McClatchy Newspapers

WASHINGTON — Keylon Simpkins, cooking catfish and country-fried steak at Ajax Diner in Oxford, Miss., said he really won't believe the United States has its first black president until Barack Obama takes the oath of office.

Simpkins, a 26-year-old African-American, graduated in 2007 with a political science degree from Ole Miss, the University of Mississippi, just down the road from the popular eatery.

In late September 1962, President John F. Kennedy sent thousands of federal troops to Oxford to quell riots that killed two people and injured 300 when James Meredith attempted to register as the university's first black student.

"To say that we went from having the first African-American at Ole Miss just 40-some years ago to now having the first African-American president — that's one of those things . . . " Simpkins' voice caught for a moment ". . . I don't know how to describe it. I know it happened, but I'm still waiting on the inauguration for it to sink in. It's like a shining moment in history."

Obama's election was a historic event for all Americans, and for millions around the globe.
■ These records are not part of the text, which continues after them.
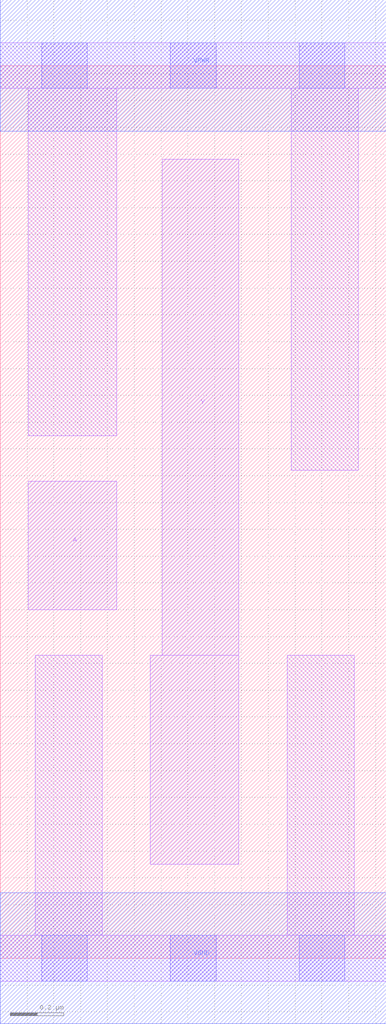
<source format=lef>
# Copyright 2020 The SkyWater PDK Authors
#
# Licensed under the Apache License, Version 2.0 (the "License");
# you may not use this file except in compliance with the License.
# You may obtain a copy of the License at
#
#     https://www.apache.org/licenses/LICENSE-2.0
#
# Unless required by applicable law or agreed to in writing, software
# distributed under the License is distributed on an "AS IS" BASIS,
# WITHOUT WARRANTIES OR CONDITIONS OF ANY KIND, either express or implied.
# See the License for the specific language governing permissions and
# limitations under the License.
#
# SPDX-License-Identifier: Apache-2.0

VERSION 5.7 ;
  NOWIREEXTENSIONATPIN ON ;
  DIVIDERCHAR "/" ;
  BUSBITCHARS "[]" ;
UNITS
  DATABASE MICRONS 200 ;
END UNITS
MACRO sky130_fd_sc_ls__inv_2
  CLASS CORE ;
  FOREIGN sky130_fd_sc_ls__inv_2 ;
  ORIGIN  0.000000  0.000000 ;
  SIZE  1.440000 BY  3.330000 ;
  SYMMETRY X Y ;
  SITE unit ;
  PIN A
    ANTENNAGATEAREA  0.558000 ;
    DIRECTION INPUT ;
    USE SIGNAL ;
    PORT
      LAYER li1 ;
        RECT 0.105000 1.300000 0.435000 1.780000 ;
    END
  END A
  PIN Y
    ANTENNADIFFAREA  0.543200 ;
    DIRECTION OUTPUT ;
    USE SIGNAL ;
    PORT
      LAYER li1 ;
        RECT 0.560000 0.350000 0.890000 1.130000 ;
        RECT 0.605000 1.130000 0.890000 2.980000 ;
    END
  END Y
  PIN VGND
    DIRECTION INOUT ;
    SHAPE ABUTMENT ;
    USE GROUND ;
    PORT
      LAYER met1 ;
        RECT 0.000000 -0.245000 1.440000 0.245000 ;
    END
  END VGND
  PIN VPWR
    DIRECTION INOUT ;
    SHAPE ABUTMENT ;
    USE POWER ;
    PORT
      LAYER met1 ;
        RECT 0.000000 3.085000 1.440000 3.575000 ;
    END
  END VPWR
  OBS
    LAYER li1 ;
      RECT 0.000000 -0.085000 1.440000 0.085000 ;
      RECT 0.000000  3.245000 1.440000 3.415000 ;
      RECT 0.105000  1.950000 0.435000 3.245000 ;
      RECT 0.130000  0.085000 0.380000 1.130000 ;
      RECT 1.070000  0.085000 1.320000 1.130000 ;
      RECT 1.085000  1.820000 1.335000 3.245000 ;
    LAYER mcon ;
      RECT 0.155000 -0.085000 0.325000 0.085000 ;
      RECT 0.155000  3.245000 0.325000 3.415000 ;
      RECT 0.635000 -0.085000 0.805000 0.085000 ;
      RECT 0.635000  3.245000 0.805000 3.415000 ;
      RECT 1.115000 -0.085000 1.285000 0.085000 ;
      RECT 1.115000  3.245000 1.285000 3.415000 ;
  END
END sky130_fd_sc_ls__inv_2
END LIBRARY

</source>
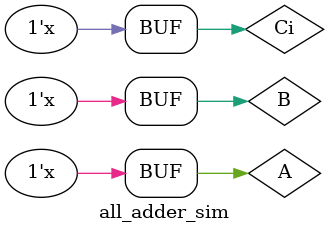
<source format=v>

module all_adder_sim;

reg A, B, Ci;
wire C,S;

    all_adder ul(A,B,C,Ci,S);

initial
begin
    A = 0;
    B = 0;
    Ci = 1;
end

always #5 A = ~A;
always #10 B = ~B;
always #15 Ci = ~Ci;


endmodule

</source>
Yet, the inauguration of a Hawaiian native with a white mother from Kansas and a black father from Kenya has special significance in the South, the center of American slavery for more than two centuries and still the home of more than half the nation's African-Americans.

Joel Williamson, a University of North Carolina historian who's written extensively about race relations in the South, said Obama's rise to power could be a turning point.

"Marvelously, we have taken a leap forward against racism in this election, and in taking that leap forward, we are dragging forward a centuries-old element in our culture that is racist," he said.

Williamson, a white, 79-year-old native South Carolinian, said the region has changed dramatically in the decades since police clubbed civil rights marchers, restaurants refused to serve blacks and nonwhite travelers often had nowhere to sleep.

Many young Southerners, black and white, have moved beyond their parents' and grandparents' struggles, Williamson said, yet pockets of racism and conflict persist.

"Obama's election in many parts of the South is just a disaster because too many Southerners still believe that black people are inferior to white people," he said.

In Longview, Texas, not far from the Louisiana border, Debbie Moniz often got a chilly reception when she told folks that she planned to vote for Obama.

"There's a lot of people here that are very prejudiced against black people," said Moniz, a disabled cashier. "I tell them off. I just say, 'They bleed the same color we do.'"

It's hard to draw firm conclusions from the election results about the progress of race relations in the South.

Even though the South remains the Republicans' power base, Obama carried Virginia, North Carolina and Florida — three populous Southern states that hadn't together backed a Democrat for president since Lyndon Johnson in 1964.

In North Carolina, where blacks make up 21.9 percent of the population, Obama drew 50 percent of the vote — almost 7 points better than the showings of Massachusetts Sen. John Kerry in 2004 and former Vice President Al Gore, who's from neighboring Tennessee, in 2000.